Wall Unit to Play Kitchen

Last year I built Boo Bear a cute little play kitchen out of scrap wood and other recycled items I could find and it turned out pretty good. At least BooBear seemed to think so and she still occasionally plays with it when her cousins come over.


But my nephew Brian went a step further when he repurposed an old entertainment unit that was starting to look beat and had some broken pieces that needed some fixing that would have been hard to hide. He turned it into a play kitchen for his kids and moved it into the playroom of their basement.


Brian is a handy kind of guy anyway and is always building on something, but I was really proud of him for his ingenuity. To make the oven, he painted the inside of the cupboard black and used the natural trim on the existing door to be the framework for his oven window, which was just the wood painted black. He turned the hinges to the bottom of the door so that it would open like a real oven and attached a thin chain to the one side so that it wouldn’t open too far. For the oven door handle he used an old small towel rack.


For the burners, he painted some old scratched CD’s black and just screwed them to the top. To make the burner and oven knobs, he cut out round disks from a plastic milk jug, painted them black and then put little white lines on them to to show the degrees of heat and glued them down. Then he painted 4 regular plastic bottle caps black and used a one from a wider mouthed bottle for the oven. He painted one white line on the side of each. Then he put a bolt through the bottle caps with a nut on the bottom (inside the oven) so that the knobs would turn and you could turn the stove off and on.


To make the sink my niece gave up one of her mixing bowls and Brian just cut a hole in the cupboard for it to sit down in. When he needed taps, he came to see me. I had an old small set of bathroom taps that I had salvaged and was happy to donate to the cause.


He turned the one tall cupboard of the wall unit into a refrigerator by taking out the old glass and putting in a piece of plywood instead.  I think he probably bought the wire shelves that he installed on the inside of the door, and he’s still looking for something that can be used as crispers.


My niece has been saving all sorts of small paper boxes of products ever since Brian started on the project.
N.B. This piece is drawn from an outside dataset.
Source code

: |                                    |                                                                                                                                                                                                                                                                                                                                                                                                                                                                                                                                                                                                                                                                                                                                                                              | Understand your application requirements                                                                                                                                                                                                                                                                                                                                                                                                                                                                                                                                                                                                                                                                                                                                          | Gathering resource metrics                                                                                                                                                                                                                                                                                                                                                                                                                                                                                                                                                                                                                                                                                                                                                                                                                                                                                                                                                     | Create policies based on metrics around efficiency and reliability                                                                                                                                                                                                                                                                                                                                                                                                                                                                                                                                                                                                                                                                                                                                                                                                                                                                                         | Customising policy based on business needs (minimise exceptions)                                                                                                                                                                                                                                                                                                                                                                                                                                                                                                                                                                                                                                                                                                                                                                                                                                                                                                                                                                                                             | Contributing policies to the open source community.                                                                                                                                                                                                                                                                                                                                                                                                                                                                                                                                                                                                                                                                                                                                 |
She put out the call earlier for any styrofoam packing materials that people happened to get appliances or other things in, and then she cut those up into exact blocks to fit into each empty box to make them more sturdy. Then she glued the packages closed again. I suggested she could also make the “food” more durable by giving the boxes a coat of shellac.


She also put the call out for small individual plastic containers, like yogurt that she could refurbish for the refrigerator. Once people got wind of what she was looking for, she had a whole assortment of goods to stock the cupboards with!